Meu pé direito vai primeiro. Talvez seja sintomático. A esquerda me falta há tempos: minha miopia é mais aguda no olho esquerdo; e é no ouvido esquerdo que escuto menos. Talvez por compensação, vá saber, vejo golpe onde alguns veem impeachment. Sou cego e surdo? Nesses dias de típica melancolia de inverno, todo gesto é político. Preciso me culpar por me apoiar com o pé direito? Na rua, a fumaça vai da direita para a esquerda. Parece neblina, mas tem cheiro, um quê de gordura. Demoro a reconhecer de onde ela vem. Busco e vejo: vem do alto da lanchonete a minha direita. Ando. No caminho, alguém me entrega um santinho para prefeito. Pego com a mão direita, rasgo com as duas mãos e jogo fora no lixo laranja à esquerda, destino ideal para o candidato da direita.

Numa loja já fechada, dois gatinhos dormem na vitrine e vejo a cena envidraçada: a minha direita é a esquerda para eles. São golpistas ou não? Há aí uma questão de reflexo ou de reflexão. Antes da primavera, todo gesto é político. Direita ou esquerda, ser ou não ser? O mundo parece exigir direções, não necessariamente sentido. Ando, dobro esquina, pulo buraco, desvio dos bueiros, miro os cachorros nas coleiras. Ando de bermuda e blusa preta de manga comprida. Não uso coleira. A senhora na minha frente segura o colar com a mão esquerda. Ando rápido, outro costume, com meus pés dentro dos sapatos vermelhos: um par. Vermelho é cor, mas também significado: esquerda ou direita? Por quê?
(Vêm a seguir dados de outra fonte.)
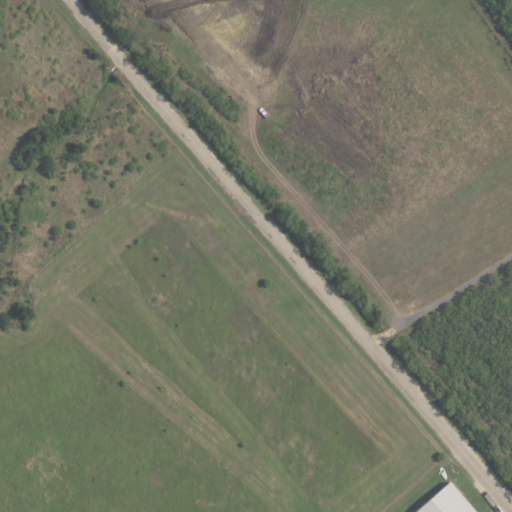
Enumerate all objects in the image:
road: (292, 251)
building: (444, 501)
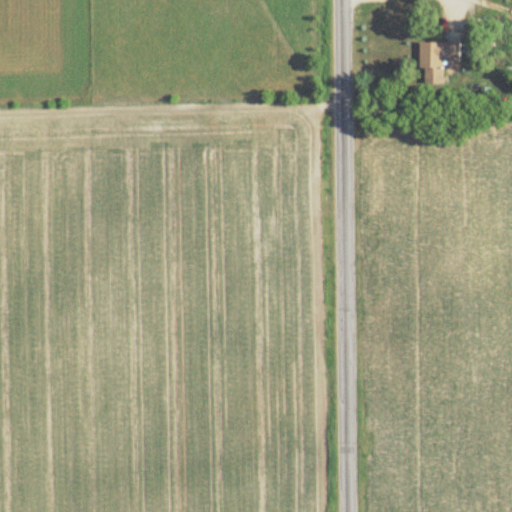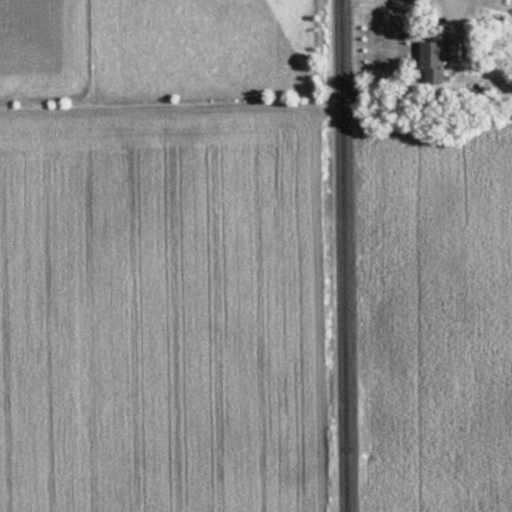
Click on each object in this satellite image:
building: (435, 59)
road: (345, 256)
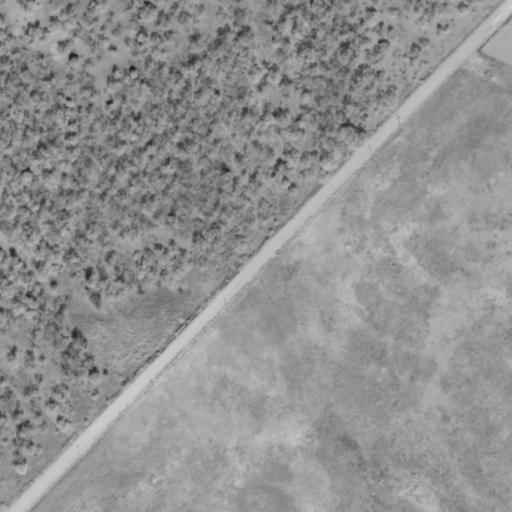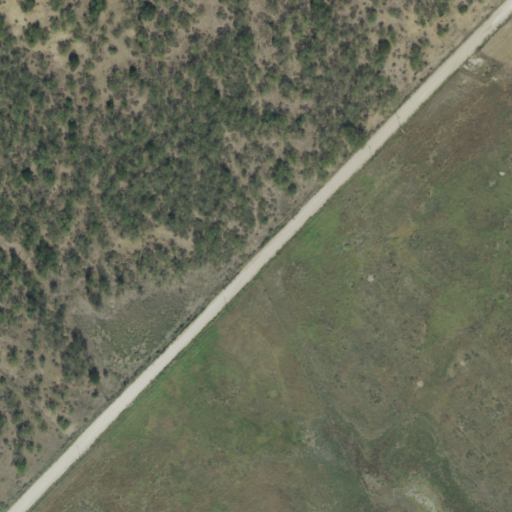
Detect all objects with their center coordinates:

Na calçada à esquerda me encaminho para comer com quem caminha ao meu lado. Compro duas esfirras de queijo e tento decifrar seu gosto e cheiro e não vou além do gosto e do cheiro de queijo. Se não sei sua história, talvez não possa inventá-la. Mastigo mais do lado esquerdo. Esfirra não é coxinha nem caviar. Esfirra é direita ou esquerda? Como à esquerda de quem come ao meu lado, fiel a minha mania. Esquerda e direita têm gosto, cheiro, textura, sons e imagens próprias? Direita e esquerda têm sentido? Por quê? Um bebê cabeludo dorme no carrinho, com a cabeça levemente tombada para a esquerda. Um mendigo estica a mão direita para pedir dinheiro. Um homem limpa a rua da esquerda para a direita. Uma mulher cochicha algo no ouvido direito da amiga.

No ônibus, sento no lado esquerdo, com a janela aberta, sem ninguém ao meu lado. Me parece o melhor lugar para seguir reto.